Vorgegebener Text:
--------------------
Also mein Pet 2001 ist einfach leer, er startet und verlangt Boot Diskette, oder manuelle eingabe.
Ich kann ihn nichtmal druchsuchen dass ist es ja.

Zu deinem XPet: Dass ist nicht das Pet Basic sondern dass Basic von C128 oder spätere Commodore Pcs.
Pet hätte normal 0.8 bis version 1.2

Es scheint mir so als wenn jemand die ganze festplatte radiert hätte :S
Es sind keine restdateien verfügbar und wie gesagt wenn es so wäre
könnte ich ihn nicht mal durchsuchen.


----------



## Spacerat (19. Mai 2012)

???:L Der PET 2001 (von 1977) ist von Commodore... Er hatte nur 'ne Datasette und unterstützte zunächst nicht mal Diskettenlaufwerke. Wie kann er nach 'ner Bootdisk verlangen?
Ich überlege grad' wieso das Ding so teuer gewesen sein soll... Da gab's kurz vor dem Rechtstreit mit Phillips eine 3000-Serie, die aber sehr schnell wieder im Boden versank (gerade wegen dem Rechtsstreit). Ich selbst habe so ein Teil nie gesehen - nicht mal in Museen - und kann nur sehr wenig dazu sagen, nur dass sie äusserst selten sind.


----------



## rahmstein (20. Mai 2012)

Hallo hier kannst du dein basic v1 finden.

Download Commodore BASIC 1.0 Free - Free Commodore emulator for Mac - Softpedia

Es ist auch möglich ein 3,5 Diskettenlaufwerk ranzubasteln.


----------



## Noctarius (20. Mai 2012)

Mich würde die Frage interessieren: Was willst du mit dem Ding dann machen? Einfach nur für Sammlung (würde ich verstehen, das kenn ich )?


----------



## AquaBall (20. Mai 2012)

Ich könnte dir ein komplettes Gerät anbieten, und hab auch noch sicher 20-50 Kasetten mit selbstgeschriebenen Programmen aus den 70ern.
--------------------
Datenübersicht:
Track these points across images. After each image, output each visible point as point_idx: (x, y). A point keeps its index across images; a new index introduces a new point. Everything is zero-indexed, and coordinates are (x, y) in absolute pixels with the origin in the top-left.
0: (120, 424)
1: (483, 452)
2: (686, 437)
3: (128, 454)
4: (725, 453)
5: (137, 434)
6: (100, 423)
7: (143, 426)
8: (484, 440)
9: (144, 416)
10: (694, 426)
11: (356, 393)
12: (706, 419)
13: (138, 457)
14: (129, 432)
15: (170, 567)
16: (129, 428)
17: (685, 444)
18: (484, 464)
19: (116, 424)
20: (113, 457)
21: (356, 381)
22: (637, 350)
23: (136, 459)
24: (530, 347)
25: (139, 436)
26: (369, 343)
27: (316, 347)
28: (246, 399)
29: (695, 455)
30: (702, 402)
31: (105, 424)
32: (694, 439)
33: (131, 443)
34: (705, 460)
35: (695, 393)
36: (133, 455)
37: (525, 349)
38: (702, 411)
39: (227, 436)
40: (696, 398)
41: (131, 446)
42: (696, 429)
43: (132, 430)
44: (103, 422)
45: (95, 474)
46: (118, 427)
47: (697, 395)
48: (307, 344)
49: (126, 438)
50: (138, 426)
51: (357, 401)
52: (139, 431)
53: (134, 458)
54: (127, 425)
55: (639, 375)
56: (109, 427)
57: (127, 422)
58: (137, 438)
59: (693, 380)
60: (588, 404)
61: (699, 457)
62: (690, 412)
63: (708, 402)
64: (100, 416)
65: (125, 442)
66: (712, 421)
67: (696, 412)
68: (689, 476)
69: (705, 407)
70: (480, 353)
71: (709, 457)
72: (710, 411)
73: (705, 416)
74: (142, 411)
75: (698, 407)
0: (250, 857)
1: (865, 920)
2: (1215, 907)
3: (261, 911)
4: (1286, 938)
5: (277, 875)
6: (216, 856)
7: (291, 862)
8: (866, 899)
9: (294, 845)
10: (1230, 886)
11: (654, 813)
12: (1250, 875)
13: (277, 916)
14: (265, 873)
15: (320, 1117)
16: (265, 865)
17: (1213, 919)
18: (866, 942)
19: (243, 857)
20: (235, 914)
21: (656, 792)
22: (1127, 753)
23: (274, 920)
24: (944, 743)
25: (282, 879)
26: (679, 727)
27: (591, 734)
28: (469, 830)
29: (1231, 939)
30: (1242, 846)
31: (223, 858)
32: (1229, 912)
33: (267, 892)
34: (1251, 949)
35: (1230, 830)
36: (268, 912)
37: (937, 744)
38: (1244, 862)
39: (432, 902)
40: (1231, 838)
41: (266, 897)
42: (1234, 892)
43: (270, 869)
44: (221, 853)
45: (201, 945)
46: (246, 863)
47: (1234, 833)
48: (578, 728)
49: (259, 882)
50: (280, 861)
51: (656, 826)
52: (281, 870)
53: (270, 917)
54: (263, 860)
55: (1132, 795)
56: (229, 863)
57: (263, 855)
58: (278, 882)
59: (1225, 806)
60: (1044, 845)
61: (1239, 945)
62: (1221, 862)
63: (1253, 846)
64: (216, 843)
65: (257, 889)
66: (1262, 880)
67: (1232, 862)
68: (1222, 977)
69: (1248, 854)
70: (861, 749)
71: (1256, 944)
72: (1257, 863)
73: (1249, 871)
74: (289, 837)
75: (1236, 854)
--------------------
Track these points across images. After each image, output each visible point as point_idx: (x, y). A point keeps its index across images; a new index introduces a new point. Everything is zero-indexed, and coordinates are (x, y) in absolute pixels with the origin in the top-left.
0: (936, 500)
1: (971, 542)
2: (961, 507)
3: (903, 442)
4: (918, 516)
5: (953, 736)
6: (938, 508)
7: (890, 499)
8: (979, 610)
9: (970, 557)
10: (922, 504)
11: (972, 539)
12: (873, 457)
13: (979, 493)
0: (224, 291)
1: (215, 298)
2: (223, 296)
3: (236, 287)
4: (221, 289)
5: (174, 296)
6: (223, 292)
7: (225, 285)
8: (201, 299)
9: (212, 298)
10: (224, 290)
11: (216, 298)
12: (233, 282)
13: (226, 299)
--------------------
Arbeitsauftrag A:
Zitieren Sie aus dem Forenthread zum Commodore PET 2001 wortgetreu die Passage, die mit „Es ist auch“ beginnt und mit „kenn ich )?“ endet.
Arbeitsauftrag B:
Führen Sie den Forenthread zum Commodore PET 2001 im Anschluss an dessen letzten Satz weiter.

Antwort zur Aufgabe A:
Es ist auch möglich ein 3,5 Diskettenlaufwerk ranzubasteln.


----------



## Noctarius (20. Mai 2012)

Mich würde die Frage interessieren: Was willst du mit dem Ding dann machen? Einfach nur für Sammlung (würde ich verstehen, das kenn ich )?

Antwort zur Aufgabe B:
Lustig ist daran, dass er eine Bit-fehler hat: Genau 1 Bit des Rams kann man nicht mit '1' beschreiben, sondenr bleibt immer auf '0'. (Zum Glück sehr weit hinten in den 8k Speicher, also wars häufig egal.) Musste sonst immer aufpassen, ob das für den Code eh gepasst hat, oder ob ich an der Stelle ein FüllByte einschieben musste. 

Ach, das war noch HardCore-Coding.:shock:

Aber ich hab nichts virtuelles sondern nur physikalisches und einige Bücher. soviel ich mich erinnere auch ein Original CoreListing und volle Prozessorbeschreibung mit "Assembler-Code".

Mann daran hätt ich mich fast nicht mehr erinnert!

Übrigens:
BootDisk und "Leer" und blabla ist kein physikalischer Pet2001, vielleicht reden manche hier von was virtuellem.
Der Pet2001 hat ein fix eingebranntes Basic, das kann nicht "rausfallen".
In meinem hab ich aber sogar eien Sound-"Karte" mittels SchiebeRegister eingebaut. Das war ein Spaß!
Ach, ich werde ganz sentimental.


----------



## maki (20. Mai 2012)

*verschoben*


----------



## Manello (20. Mai 2012)

Ah dass finde ich toll von dir, Aqua.
ich werde dich mal per pm kontaktieren.


----------



## daybyter (22. Mai 2012)

Ich glaub im forum64.de könntest Du noch mehr Gleichgesinnte finden...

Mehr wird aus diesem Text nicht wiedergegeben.